Find the Natural Groups

Clustering — unsupervised discovery of structure in unlabelled data

1

The Problem

An e-commerce company has 1 million customers but no labels. Can we find natural groups of similar customers — high-value loyal buyers, one-time discount hunters — without anyone telling us the groups exist?

Unsupervised challenge

  • No labels — only features
  • Unknown number of groups
  • No "correct" answer to evaluate against
Use RFM features: Recency, Frequency, Monetary value — classic clustering features for retail segmentation.
"Clustering reveals the hidden architecture of your data — groups that didn't have names until the algorithm found them."
2

The Intuition

K-Means: place K centroids randomly, assign each point to nearest centroid, move each centroid to the mean of its points. Repeat until nothing moves.

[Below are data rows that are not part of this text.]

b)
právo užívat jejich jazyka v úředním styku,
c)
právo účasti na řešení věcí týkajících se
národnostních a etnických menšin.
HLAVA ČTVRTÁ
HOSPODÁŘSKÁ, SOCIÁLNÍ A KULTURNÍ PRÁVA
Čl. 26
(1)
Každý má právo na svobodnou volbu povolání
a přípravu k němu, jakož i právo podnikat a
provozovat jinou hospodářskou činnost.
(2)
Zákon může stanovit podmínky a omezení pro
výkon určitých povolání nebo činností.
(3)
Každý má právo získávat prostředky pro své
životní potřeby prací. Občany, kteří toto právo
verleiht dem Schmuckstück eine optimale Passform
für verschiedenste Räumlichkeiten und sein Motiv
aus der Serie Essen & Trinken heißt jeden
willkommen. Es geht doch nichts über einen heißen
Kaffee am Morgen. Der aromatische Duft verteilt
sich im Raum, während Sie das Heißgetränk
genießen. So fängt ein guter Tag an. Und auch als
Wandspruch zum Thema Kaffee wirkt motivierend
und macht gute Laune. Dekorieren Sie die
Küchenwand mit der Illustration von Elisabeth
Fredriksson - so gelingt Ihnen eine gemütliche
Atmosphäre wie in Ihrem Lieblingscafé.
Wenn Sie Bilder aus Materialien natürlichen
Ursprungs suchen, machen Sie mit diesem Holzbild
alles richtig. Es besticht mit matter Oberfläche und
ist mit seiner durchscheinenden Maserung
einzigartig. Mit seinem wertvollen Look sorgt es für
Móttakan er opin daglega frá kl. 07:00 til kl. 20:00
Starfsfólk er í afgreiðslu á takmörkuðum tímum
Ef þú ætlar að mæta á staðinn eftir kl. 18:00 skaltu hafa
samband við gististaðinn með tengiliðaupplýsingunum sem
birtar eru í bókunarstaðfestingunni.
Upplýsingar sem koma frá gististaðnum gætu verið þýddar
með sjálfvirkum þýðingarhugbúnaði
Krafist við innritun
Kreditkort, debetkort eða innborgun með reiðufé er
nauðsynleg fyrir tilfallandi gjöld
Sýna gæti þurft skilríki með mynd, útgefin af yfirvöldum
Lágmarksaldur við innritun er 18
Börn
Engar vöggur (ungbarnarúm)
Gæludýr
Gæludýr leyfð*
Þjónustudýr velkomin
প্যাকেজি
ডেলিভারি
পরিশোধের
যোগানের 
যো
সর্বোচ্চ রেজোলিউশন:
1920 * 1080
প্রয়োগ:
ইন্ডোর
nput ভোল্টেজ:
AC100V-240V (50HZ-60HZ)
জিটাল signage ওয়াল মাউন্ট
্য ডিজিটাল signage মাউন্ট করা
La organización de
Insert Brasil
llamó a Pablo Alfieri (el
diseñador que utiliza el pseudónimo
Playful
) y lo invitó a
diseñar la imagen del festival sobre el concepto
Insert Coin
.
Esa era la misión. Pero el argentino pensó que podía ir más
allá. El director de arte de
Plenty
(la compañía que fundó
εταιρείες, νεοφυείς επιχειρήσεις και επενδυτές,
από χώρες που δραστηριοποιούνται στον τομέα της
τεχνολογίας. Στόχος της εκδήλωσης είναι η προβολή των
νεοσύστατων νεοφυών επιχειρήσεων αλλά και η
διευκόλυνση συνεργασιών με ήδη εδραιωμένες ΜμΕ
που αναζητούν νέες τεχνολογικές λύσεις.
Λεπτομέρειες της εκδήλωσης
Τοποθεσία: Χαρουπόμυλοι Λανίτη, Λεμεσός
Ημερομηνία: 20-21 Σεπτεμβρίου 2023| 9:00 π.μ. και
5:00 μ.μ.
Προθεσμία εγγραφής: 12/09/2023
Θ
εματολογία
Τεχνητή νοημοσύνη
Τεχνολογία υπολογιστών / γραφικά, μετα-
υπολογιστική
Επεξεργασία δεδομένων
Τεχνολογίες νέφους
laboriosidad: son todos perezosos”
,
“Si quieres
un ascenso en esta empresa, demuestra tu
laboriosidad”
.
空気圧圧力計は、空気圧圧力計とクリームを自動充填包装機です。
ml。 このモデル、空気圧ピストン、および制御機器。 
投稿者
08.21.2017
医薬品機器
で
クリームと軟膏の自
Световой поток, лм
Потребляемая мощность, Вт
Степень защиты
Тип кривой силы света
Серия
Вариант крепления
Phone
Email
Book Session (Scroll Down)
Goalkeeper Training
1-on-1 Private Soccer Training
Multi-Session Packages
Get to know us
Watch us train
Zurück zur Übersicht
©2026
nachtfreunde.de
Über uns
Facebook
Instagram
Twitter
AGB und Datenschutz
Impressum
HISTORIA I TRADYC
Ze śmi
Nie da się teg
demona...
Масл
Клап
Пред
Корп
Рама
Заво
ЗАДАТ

Simple, fast, effective.

1
Place K centroids at random positions
2
Assign each point to nearest centroid (Euclidean distance)
3
Move each centroid to the mean of its assigned points
3
Repeat 2–3 until centroids stop moving (convergence)
3

The Math

K-Means Objective (minimise within-cluster variance)
J = Σₖ Σₓ∈Cₖ ‖x − μₖ‖²
Silhouette Score (−1 to +1)
s = (b − a) / max(a, b)

a = mean intra-cluster distance, b = mean nearest-cluster distance

Elbow Method for K

Plot inertia (J) vs K. The "elbow" — where the curve bends — is the optimal K.

4

Assumptions & Pitfalls

K-Means assumes spherical clusters of equal size. Works badly on elongated or non-convex clusters. Use DBSCAN or GMM instead.
Sensitive to initialisation. Always use K-Means++ initialisation — it places centroids far apart initially, reducing bad local optima.
Scale your features. K-Means uses Euclidean distance. A feature measured in thousands will dominate. Always standardise first.
5

When to Use

Strengths

  • Fast and scalable (O(nkd) per iteration)
  • Simple and interpretable
  • Works well with compact spherical clusters
  • Good starting point for exploration

Limitations

  • Must specify K in advance
  • Assumes spherical clusters
  • Sensitive to outliers (they shift centroids)
  • Non-deterministic without fixed seed
Customer segmentation Document clustering Image compression Anomaly detection (pre-step)

Key Takeaways

Assign, Then Update

K-Means alternates between two simple steps until convergence. Each step provably decreases the objective — convergence is guaranteed.

Use Silhouette to Validate K

Silhouette score near +1 means well-separated clusters. Plot it vs K alongside the elbow curve before deciding.

DBSCAN for Arbitrary Shapes

When clusters aren't spherical, DBSCAN finds density-based clusters and labels outliers — no K needed.